See, this is just wrong:

[Photo courtesy of Daily Celeb]
I could start out by noting that the proportions of this outfit are totally, totally off: the long shirt/cuffed jeans/short boots makes her look outrageously stumpy. But instead, I’ll note that each component of said Proportion Disaster is singularly awful. The tunic-length, lingerie-inspired, slip-thingie? No. There’s a way to wear that and this isn’t it. [The way to wear it, by the way, starts with deciding against cinching one of your grandmother’s Dacyron Demi-Slips from Sears and pretending it’s a fashion statement.] The jeans? Oh, honey. No. I get the cropped thing, but these look like they were rolled up because you were out mucking around in the garden and you didn’t want to sully the cuffs. They’re not even…well, even.

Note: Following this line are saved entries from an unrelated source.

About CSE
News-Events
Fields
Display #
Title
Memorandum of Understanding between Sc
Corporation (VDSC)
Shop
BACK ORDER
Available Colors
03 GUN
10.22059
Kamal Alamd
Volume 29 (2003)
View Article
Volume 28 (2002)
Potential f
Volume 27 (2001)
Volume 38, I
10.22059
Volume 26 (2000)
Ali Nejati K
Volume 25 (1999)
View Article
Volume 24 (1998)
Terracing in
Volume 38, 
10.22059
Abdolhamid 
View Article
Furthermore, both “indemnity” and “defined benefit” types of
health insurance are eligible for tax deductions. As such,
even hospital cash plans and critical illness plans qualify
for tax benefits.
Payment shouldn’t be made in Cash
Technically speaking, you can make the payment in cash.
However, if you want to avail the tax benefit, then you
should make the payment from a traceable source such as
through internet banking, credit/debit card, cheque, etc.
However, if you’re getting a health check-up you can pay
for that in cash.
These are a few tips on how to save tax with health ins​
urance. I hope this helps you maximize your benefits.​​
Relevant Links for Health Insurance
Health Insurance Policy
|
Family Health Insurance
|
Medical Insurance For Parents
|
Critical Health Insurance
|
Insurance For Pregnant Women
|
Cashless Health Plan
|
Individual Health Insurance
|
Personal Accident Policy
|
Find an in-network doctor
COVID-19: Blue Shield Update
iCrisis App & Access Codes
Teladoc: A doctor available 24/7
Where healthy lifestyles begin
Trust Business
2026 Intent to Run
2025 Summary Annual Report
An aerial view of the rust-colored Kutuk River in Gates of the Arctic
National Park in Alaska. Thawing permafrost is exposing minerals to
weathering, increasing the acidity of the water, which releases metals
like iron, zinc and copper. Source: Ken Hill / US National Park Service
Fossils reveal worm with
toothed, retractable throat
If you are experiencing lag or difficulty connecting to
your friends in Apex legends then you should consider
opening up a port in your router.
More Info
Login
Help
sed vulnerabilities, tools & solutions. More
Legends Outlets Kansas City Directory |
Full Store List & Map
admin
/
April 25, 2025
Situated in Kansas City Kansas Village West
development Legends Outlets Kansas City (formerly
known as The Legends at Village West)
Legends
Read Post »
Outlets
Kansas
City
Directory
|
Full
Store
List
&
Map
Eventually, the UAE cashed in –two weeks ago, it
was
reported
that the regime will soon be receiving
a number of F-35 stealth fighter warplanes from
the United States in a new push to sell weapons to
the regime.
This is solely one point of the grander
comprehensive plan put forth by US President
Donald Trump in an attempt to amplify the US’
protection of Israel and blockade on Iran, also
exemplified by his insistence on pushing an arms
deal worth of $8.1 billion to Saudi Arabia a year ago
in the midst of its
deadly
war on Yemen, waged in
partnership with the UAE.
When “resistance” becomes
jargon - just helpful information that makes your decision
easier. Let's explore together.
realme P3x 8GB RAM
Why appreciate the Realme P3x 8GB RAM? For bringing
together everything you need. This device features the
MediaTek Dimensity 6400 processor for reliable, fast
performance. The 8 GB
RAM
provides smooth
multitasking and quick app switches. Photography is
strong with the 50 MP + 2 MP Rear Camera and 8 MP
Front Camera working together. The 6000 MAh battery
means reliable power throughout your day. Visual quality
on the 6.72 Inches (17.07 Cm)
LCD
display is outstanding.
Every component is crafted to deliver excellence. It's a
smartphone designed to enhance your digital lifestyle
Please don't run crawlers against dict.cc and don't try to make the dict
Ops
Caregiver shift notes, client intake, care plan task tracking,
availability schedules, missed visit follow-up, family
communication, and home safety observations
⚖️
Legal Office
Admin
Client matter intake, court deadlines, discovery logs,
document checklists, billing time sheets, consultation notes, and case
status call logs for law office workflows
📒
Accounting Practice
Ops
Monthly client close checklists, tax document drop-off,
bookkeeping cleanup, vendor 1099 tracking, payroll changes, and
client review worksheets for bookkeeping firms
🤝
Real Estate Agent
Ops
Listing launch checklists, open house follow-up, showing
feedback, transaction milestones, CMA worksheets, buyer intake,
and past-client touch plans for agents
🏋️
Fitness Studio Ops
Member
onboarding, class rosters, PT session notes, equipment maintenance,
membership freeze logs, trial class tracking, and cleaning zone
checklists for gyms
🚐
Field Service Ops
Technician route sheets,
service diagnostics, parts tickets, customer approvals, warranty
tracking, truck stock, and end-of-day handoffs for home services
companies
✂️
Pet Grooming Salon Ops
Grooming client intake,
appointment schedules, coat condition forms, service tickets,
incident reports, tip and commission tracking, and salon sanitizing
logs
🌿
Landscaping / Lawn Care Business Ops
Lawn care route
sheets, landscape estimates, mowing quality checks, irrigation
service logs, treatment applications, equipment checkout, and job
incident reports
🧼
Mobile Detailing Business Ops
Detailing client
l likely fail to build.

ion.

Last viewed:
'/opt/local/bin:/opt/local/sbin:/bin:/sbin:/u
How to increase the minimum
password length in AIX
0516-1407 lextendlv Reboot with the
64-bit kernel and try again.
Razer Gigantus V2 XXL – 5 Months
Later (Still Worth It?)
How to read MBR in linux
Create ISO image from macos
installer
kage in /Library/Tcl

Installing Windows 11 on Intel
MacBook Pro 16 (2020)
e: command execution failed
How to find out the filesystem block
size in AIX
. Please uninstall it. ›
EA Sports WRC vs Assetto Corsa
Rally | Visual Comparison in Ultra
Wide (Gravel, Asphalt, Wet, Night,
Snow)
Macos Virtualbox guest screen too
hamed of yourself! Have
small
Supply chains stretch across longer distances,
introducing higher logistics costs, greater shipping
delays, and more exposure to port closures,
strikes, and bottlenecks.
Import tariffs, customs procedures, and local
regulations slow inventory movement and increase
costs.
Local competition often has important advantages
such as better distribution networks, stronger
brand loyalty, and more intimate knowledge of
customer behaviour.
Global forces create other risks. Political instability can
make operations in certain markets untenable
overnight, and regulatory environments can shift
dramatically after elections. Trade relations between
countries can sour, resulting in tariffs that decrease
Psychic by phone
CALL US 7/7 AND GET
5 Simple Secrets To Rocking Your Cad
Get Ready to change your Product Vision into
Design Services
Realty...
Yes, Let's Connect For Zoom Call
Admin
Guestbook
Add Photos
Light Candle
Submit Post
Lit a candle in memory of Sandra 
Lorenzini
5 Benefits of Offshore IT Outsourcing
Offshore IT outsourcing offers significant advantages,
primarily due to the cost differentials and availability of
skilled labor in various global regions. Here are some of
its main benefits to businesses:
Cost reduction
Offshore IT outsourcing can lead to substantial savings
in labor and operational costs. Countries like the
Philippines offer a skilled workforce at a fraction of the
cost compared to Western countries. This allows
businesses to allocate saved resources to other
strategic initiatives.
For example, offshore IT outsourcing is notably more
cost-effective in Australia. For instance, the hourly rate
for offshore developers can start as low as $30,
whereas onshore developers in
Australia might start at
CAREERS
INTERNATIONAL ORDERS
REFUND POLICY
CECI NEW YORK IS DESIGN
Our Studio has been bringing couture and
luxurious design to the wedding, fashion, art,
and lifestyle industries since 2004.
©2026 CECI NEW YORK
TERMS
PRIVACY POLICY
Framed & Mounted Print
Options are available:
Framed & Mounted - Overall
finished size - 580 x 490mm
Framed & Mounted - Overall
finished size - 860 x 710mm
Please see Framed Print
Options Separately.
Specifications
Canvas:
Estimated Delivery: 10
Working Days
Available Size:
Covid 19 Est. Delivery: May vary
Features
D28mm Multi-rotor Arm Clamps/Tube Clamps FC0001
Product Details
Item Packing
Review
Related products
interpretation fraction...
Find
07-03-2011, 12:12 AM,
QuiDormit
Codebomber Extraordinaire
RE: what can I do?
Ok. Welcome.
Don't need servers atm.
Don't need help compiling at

Let’s not speak of the boots, which shouldn’t ever even be paired with this outfit.
Frankly, I blame Mary Kate Olsen for all of this. Derelict-Chic is hard enough for her to pull off, and she’s riding high on the combined goodwill from New York Minute [admittedly, said goodwill comes only from me, and I have no defense for it, other than reminding everyone that said film does include a make-over at an establishment called House of Bling], and because she’s so skinny and sad. This aging little starlet, whomever she may be – I have already forgotten her name, in fact, although I think it might be Hilary Something Or Other – has no such cache to fall back on. So I wonder if she should try falling back on, you know, not dressing like a deranged cowgirl who’s been startled out of a deep sleep in the back corner of JC Penney’s Intimate’s section.